Enfin, il n'était pas rare que le mécène apparaisse quelque part dans l'œuvre d'art qu'il avait commandée, comme par exemple Enrico Scrovegni, agenouillé dans la section du Jugement dernier des fresques de Giotto dans la chapelle Scrovegni à Padoue. Sandro Botticelli (1445-1510) réussit même à faire figurer toute une famille de hauts dignitaires Médicis dans son Adoration des Mages de 1475. Dans le même temps, l'artiste pouvait se peindre lui-même dans l'œuvre, comme le montre, par exemple, le buste de Lorenzo Ghiberti (1378-1455) dans les portes en bronze du baptistère de Florence.
Réaction après projet
Malgré les restrictions contractuelles, on peut facilement imaginer que de nombreux artistes essayèrent de repousser les limites de ce qui avait été convenu précédemment ou tout simplement expérimentèrent de nouvelles approches d'un sujet rebattu. Certains mécènes, bien sûr, auraient même pu encourager une telle indépendance, en particulier lorsqu'ils travaillaient avec des artistes plus célèbres. Cependant, même les artistes les plus renommés pouvaient avoir des ennuis. Il n'était pas rare, par exemple, qu'une fresque ne soit pas appréciée et soit donc repeinte, puis refaite par un autre artiste. Même Michel-Ange y fut confronté lors de l'achèvement de ses fresques dans la chapelle Sixtine. Certains membres du clergé s'opposèrent à la quantité de nus et proposèrent de les remplacer entièrement. Un compromis fut trouvé et un autre artiste peignit des "pantalons" sur les figures incriminées. Cependant, le fait que de nombreux artistes aient reçu des commandes répétées suggère que les mécènes étaient plus souvent satisfaits de leurs achats et que, comme aujourd'hui, il existait une certaine déférence respectueuse à l'égard de la licence artistique.
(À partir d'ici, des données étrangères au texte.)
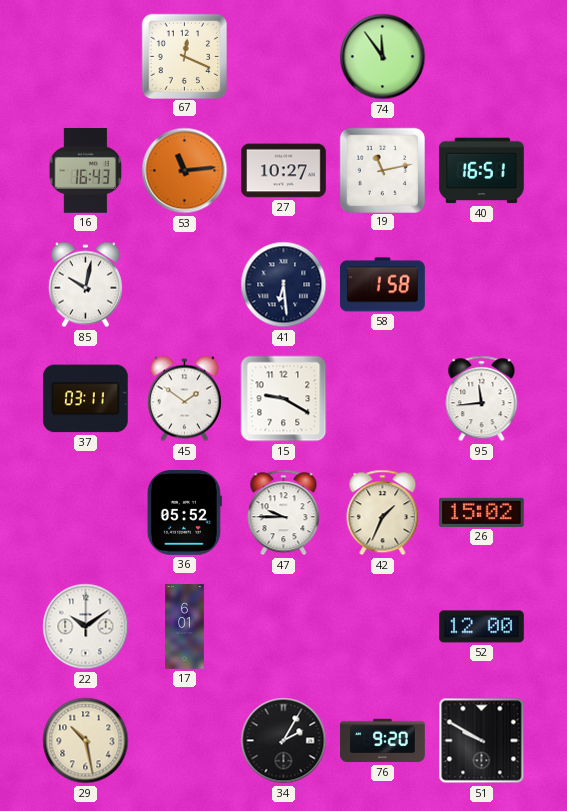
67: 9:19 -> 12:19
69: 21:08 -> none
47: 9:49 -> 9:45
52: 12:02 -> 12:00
Les mécènes pouvaient certes être déçus par un artiste, le plus souvent parce qu'il n'achevait jamais l'œuvre, soit parce qu'il se retirait en raison d'un désaccord sur la conception, soit parce qu'il avait tout simplement trop de projets en cours. Michel-Ange fuit Rome et l'interminable saga de la conception et de l'exécution du tombeau du pape Jules II (r. de 1503 à 1513), tandis que Léonard de Vinci avait la réputation de ne jamais achever ses commandes, simplement parce que son esprit hyperactif s'en désintéressait au bout d'un certain temps. Dans certains cas, il se peut que le maître artiste ait délibérément laissé certaines parties de l'œuvre à ses assistants, ce dont un mécène avisé pouvait se prémunir dans le contrat d'origine. En bref, les litiges pour rupture de contrat n'étaient pas rares et, tout comme pour la commande d'un artiste aujourd'hui, il semble qu'un mécène de la Renaissance pouvait être ravi, surpris, perplexe ou carrément scandalisé par l'œuvre d'art achevée qu'il avait payée.